What the rat race offered you as a youngster was an escape from your insecurity, your fears of facing he world alone and also facing yourself. Many of the needs that made you choose that safe direction in the first place do no exists any more. Your ability to hold a job or run a home has been proven. You have shown people that you can fulfill your role. If you fell into the rat race during the Great Depression you may have felt that it was impossible to get a job, that any job was good and that you should fee grateful for it and not complain.
Your needs in the beginning were the needs over young person at the beginning of the quest for identity and fulfillment. your fears were the fears of being rejected, of being worthless as a businessman, as a mother or whatever. If you look you will see that somehow during the years many of these feelings have been mellowed by age, even if they haven't gone away. Sure, maybe you aren't the wonder child who was going to tear the world apart -- but you didn't do so badly either. Really you didn't. In the old days you were afraid you couldn't survive. The point is: why stay on at what you are doing just because you are trying to prove you can survive? You've already done that. It's time to do something else. You've grown up and your decisions about yourself have to grow up, too.
You've survived. Maybe now it's time to live.

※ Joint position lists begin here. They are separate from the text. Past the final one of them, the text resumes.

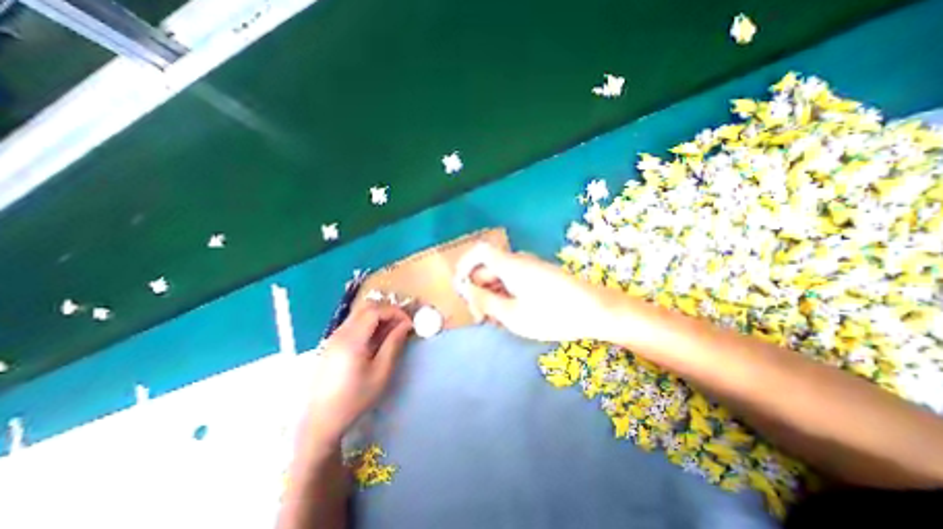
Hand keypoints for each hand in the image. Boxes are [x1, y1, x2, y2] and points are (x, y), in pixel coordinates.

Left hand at [304, 303, 410, 447]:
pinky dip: (369, 324)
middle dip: (387, 311)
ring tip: (392, 331)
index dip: (395, 312)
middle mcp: (340, 333)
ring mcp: (333, 337)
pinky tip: (376, 339)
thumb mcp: (381, 372)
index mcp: (351, 340)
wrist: (321, 421)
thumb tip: (406, 325)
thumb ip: (394, 344)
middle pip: (366, 308)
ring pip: (359, 314)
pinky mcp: (332, 344)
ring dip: (378, 317)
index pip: (375, 311)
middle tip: (402, 323)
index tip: (409, 323)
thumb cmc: (355, 399)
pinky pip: (353, 324)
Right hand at [453, 245, 624, 342]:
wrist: (596, 310)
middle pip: (488, 267)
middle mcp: (518, 261)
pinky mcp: (539, 276)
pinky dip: (506, 294)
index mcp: (509, 265)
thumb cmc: (552, 314)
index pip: (478, 252)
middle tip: (481, 316)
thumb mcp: (513, 314)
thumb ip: (485, 301)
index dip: (464, 266)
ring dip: (493, 295)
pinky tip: (512, 313)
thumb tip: (467, 291)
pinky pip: (514, 280)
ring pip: (501, 276)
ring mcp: (530, 268)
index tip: (460, 289)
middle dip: (479, 289)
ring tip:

It should be obvious that when you decide to change that the people around you, who are in the same boat as you, are going to be enormously threatened by your move. More than likely they have not reevaluated themselves, and so they regard your leaving the old ways as a dire threat. Perhaps they fear that they, too, have been doing the wrong thing all their lives. You must be stopped before you upset their lives. Your compatriots are going to be jealous. Don't expect any of them, except the most open of them, to express feelings of warmth toward you. They have to put you down because what you are doing is something they may not even be able to think of. Most likely they will agree that things could be better. Since they are not doing any better themselves, the idea of a change is something they don't really want to cope with. If you were merely talking about a change of homes or a job in a different company, it would be a different story. It would be less of a threat to others, though still upsetting. To make a real change, to give up something and start fresh somewhere, is thought to be the idea of a dreamer, a kook. In a flash you will hear all of the arguments you have been struggling with, and they'll be presented to you as if they are absolutes pointing only in one direction, the one opposite your choice.
Whether your change involves your family, your job, or just your attitude toward work, pleasure and what you consider to be important to your life, the people you will speak to will react with fear and offer you very little comfort. What you will hear is a recitation of the reasons and rationalizations they use to keep their own minds in place. This is a very tiresome business.
Why can't they let you go? The answer is simple. Society fears a free man. Whenever society sees someone who is truly free, it feels compelled to bind him up again. The person must be branded as an outcast and categorized as odd and unconforming (s.i.c.). Society must do this merely because, by definition, society is an arrangement of rules to be conformed to. Not to conform is not to belong in society. But you'll do well to remember: the greatest accomplishments do not necessarily happen within the confines of the usual social restrictions.
(paragraph on artists skipped)
A person who is truly free to follow the dictates of his own conscience and heart threatens that part of society that depends on reliable productivity and consumption. If a person had the right to choose whether the will or will not serve in the army, stay at a boring job because he is told he is supposed to, drive a dozen screaming Cub Scouts to the zoo, then the entire distribution of labor may be upset. When people leave the rat race, they become more whole and less of a cog in some giant apparatus of gears grinding ceaselessly toward a goal that the individual worker doesn't see or understand. once someone is free, it becomes increasingly difficult to find meaning in attaching the same bolt to a thousand different cars every day, or to sweep the same floors each morning. The person who breaks away and becomes free, feels whole and wants to see the entire operation from beginning to end. He wants to be in control himself. He wants to feel that his entire world is his. it is a feeling of self-sustenance, increased self-worth, and self-assuredness. It is the ability to say "no" to nonsense. It is being free.